Ize-Iyamu ‎in a statement signed by the Director of Communication and Media of his Campaign Organization, John Mayaki, described the actions of the Edo State Government towards the “patriotic” screening team as “callous, inhumane, and unacceptable” especially amid allegations of the Governor’s alleged 15 billion naira payment to the PDP for its primaries and ticket”.
He demanded immediate payment of the allowances alongside a public statement of apology by the state government and reassured the screening team of his solidarity and support to ensure that all their demands are met without any retributive actions.
“We observed today with concern the protest staged by young men and women of our state engaged by the Obaseki-led Edo State Government to form the mobile team that conducted screenings for COVID-19 in Edo State over Governor Godwin Obaseki’s refusal to pay their due allowances for three full months.
“These people are patriotic citizens who carried out an important assignment, at great risk to their own personal health, which proved crucial in the fight against the viral disease in the state. To see them subjected to such indignity and inhumane treatment by the Obaseki-administration is saddening and extremely disappointing.

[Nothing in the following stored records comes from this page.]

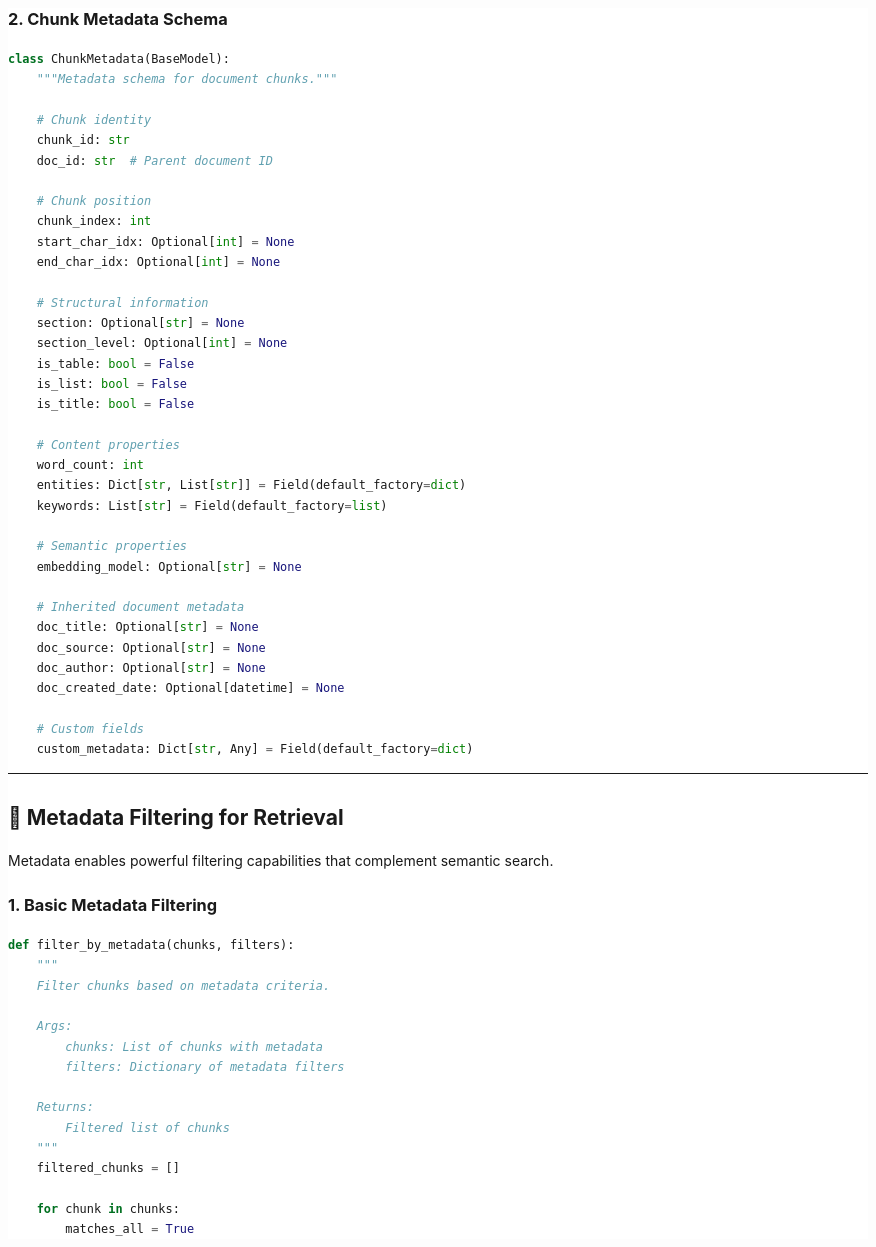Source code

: ### 2. Chunk Metadata Schema

```python
class ChunkMetadata(BaseModel):
    """Metadata schema for document chunks."""
    
    # Chunk identity
    chunk_id: str
    doc_id: str  # Parent document ID
    
    # Chunk position
    chunk_index: int
    start_char_idx: Optional[int] = None
    end_char_idx: Optional[int] = None
    
    # Structural information
    section: Optional[str] = None
    section_level: Optional[int] = None
    is_table: bool = False
    is_list: bool = False
    is_title: bool = False
    
    # Content properties
    word_count: int
    entities: Dict[str, List[str]] = Field(default_factory=dict)
    keywords: List[str] = Field(default_factory=list)
    
    # Semantic properties
    embedding_model: Optional[str] = None
    
    # Inherited document metadata
    doc_title: Optional[str] = None
    doc_source: Optional[str] = None
    doc_author: Optional[str] = None
    doc_created_date: Optional[datetime] = None
    
    # Custom fields
    custom_metadata: Dict[str, Any] = Field(default_factory=dict)
```

---

## 🔄 Metadata Filtering for Retrieval

Metadata enables powerful filtering capabilities that complement semantic search.

### 1. Basic Metadata Filtering

```python
def filter_by_metadata(chunks, filters):
    """
    Filter chunks based on metadata criteria.
    
    Args:
        chunks: List of chunks with metadata
        filters: Dictionary of metadata filters
        
    Returns:
        Filtered list of chunks
    """
    filtered_chunks = []
    
    for chunk in chunks:
        matches_all = True
```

“We find it especially odious and unacceptable that this is happening while Governor Godwin Obaseki is widely credited to have caused a ‘money rain’ in the PDP with a particular media report and EFCC petition alleging that he spent 15 billion naira on the PDP tax collectors and delegates to secure the party’s governorship ticket.
“While his new-found allies in the PDP celebrate a new dawn of cash supply from questionable sources, responsible and dutiful workers on the payroll of the state such as the COVID-19 mobile screening team are left unpaid in the middle of an economic disruption that has caused a price hike in the cost of basic goods”, the statement said.
It expressed “solidarity with the protestors as they struggle for what is rightfully theirs and convey our commitment to ensure that all their demands are met quickly and without retributive actions feared by some with knowledge of the tyrannical tendencies of the Obaseki-administration”.